It's been a couple of days since those men jumped me… since that one man saved me. Laying in my bed staring up at my ceiling, I couldn't get his face out of my mind. Something about the way he looked at me that one moment… How relieved and overjoyed his expression- nay, his whole-body language- appeared to be. He seemed so happy to see me, like he'd been waiting for me his whole life… I know this all sounds so narcissistic, but it's true! It was like I was the first woman he'd ever seen… Like he thought I was as perfect, as flawless as he looked to me.
I didn't know men could look at women like that.
My heart raced just thinking about it. My hand raised up to rest over top of my chest through the cover as my lips parted a sliver. Yesterday was horrible….. but also, just how lucky am I? I doubt many girls have a guy look at them the way he did….. I sincerely doubt I'll ever seen that kind, adoring, absolute absorbing expression anywhere ever again. I'll miss it, if I'm being honest, and I'll always be on the lookout for it somewhere deep in the back of my mind. Any man who even so much as gazes my way in the future will be unconsciously compared to him….. And I have this sinking feeling that they'll always fall short.

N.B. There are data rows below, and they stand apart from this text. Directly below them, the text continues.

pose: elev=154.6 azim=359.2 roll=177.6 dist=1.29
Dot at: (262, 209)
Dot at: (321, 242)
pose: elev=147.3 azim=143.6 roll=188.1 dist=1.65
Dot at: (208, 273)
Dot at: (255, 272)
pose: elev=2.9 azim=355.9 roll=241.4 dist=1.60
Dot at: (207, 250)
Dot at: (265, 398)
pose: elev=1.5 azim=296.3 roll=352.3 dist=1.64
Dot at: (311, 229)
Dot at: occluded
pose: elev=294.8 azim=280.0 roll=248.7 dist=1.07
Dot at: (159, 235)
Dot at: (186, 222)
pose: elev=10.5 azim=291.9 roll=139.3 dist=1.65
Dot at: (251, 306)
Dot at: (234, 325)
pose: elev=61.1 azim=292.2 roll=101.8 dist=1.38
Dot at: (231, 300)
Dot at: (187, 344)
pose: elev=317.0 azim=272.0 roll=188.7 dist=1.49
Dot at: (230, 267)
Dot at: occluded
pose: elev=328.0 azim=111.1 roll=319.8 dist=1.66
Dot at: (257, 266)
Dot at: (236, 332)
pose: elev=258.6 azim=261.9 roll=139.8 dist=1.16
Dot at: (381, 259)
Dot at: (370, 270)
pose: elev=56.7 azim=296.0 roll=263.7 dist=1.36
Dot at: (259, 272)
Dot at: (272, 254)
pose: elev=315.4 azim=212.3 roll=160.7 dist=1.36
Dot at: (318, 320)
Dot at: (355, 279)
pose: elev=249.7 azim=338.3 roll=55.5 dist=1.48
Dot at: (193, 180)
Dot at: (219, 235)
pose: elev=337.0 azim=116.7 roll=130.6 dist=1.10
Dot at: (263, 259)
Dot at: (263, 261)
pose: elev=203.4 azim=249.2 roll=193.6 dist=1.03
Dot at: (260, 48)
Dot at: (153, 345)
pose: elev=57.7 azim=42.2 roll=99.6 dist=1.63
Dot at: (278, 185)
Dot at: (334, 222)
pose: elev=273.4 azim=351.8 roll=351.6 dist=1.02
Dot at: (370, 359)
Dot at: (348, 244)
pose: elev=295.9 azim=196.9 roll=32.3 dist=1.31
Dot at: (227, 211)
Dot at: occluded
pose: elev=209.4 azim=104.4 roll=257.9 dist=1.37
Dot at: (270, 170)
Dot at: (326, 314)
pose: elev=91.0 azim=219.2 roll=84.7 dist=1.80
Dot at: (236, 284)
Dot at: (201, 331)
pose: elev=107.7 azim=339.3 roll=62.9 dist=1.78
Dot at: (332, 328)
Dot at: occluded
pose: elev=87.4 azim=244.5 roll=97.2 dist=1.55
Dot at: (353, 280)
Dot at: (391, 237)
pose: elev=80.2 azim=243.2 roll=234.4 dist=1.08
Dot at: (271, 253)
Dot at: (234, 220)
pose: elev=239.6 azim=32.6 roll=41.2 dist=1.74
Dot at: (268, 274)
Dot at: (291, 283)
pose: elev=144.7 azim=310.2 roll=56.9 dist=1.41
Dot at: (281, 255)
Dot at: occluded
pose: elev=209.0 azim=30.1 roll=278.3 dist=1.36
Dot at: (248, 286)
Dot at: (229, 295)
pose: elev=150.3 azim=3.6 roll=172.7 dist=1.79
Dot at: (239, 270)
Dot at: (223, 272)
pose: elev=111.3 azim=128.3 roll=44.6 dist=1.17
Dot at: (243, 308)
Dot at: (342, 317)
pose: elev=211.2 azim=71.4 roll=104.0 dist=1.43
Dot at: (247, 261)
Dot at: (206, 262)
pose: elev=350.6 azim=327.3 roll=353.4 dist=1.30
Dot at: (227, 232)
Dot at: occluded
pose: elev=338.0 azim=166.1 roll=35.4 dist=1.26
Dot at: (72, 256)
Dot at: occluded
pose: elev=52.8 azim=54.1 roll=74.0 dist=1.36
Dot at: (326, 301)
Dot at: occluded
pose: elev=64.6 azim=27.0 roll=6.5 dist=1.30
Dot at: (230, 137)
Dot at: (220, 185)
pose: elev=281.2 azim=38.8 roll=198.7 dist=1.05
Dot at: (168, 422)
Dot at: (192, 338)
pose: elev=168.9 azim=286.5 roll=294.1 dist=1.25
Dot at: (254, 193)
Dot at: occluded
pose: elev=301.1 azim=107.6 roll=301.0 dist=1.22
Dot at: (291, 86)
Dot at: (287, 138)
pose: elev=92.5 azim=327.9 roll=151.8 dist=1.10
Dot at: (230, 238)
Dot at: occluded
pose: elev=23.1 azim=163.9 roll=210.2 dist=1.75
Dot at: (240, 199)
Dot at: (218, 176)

This wonderful, enchanted smile blossomed across my lips as I tenderly shut my eyes, inhaling slowly. But I am lucky… I'm so profoundly lucky, and thankful. I got to experience once- just once. I'll have to settle for that; once will have to be enough for me. Whoever that weird, beautiful man was, I hope he's safe and happy somewhere- and not breaking anymore arms. He looked to be about nineteen, maybe a year or two younger or older. He had this air of worldly experience about him, and obviously knew how to handle himself in a fight. I hope he's doing alright….. wherever he is. He probably won't remember me, but I'll never forget him.
For as long as I live, I'll never forget the look he gave me.
The second after I had this personal revelation, I sat up in my bed on reflex. The window slid open from the outside, though there was no one there- that I could see anyway. Nothing happened for a brief moment, then pink flower petals started floating in with the breeze. The scattered on my floor, flying all the way over to my bedsheets. Watching them, I calmly grinned to myself again, not feeling the least bit afraid.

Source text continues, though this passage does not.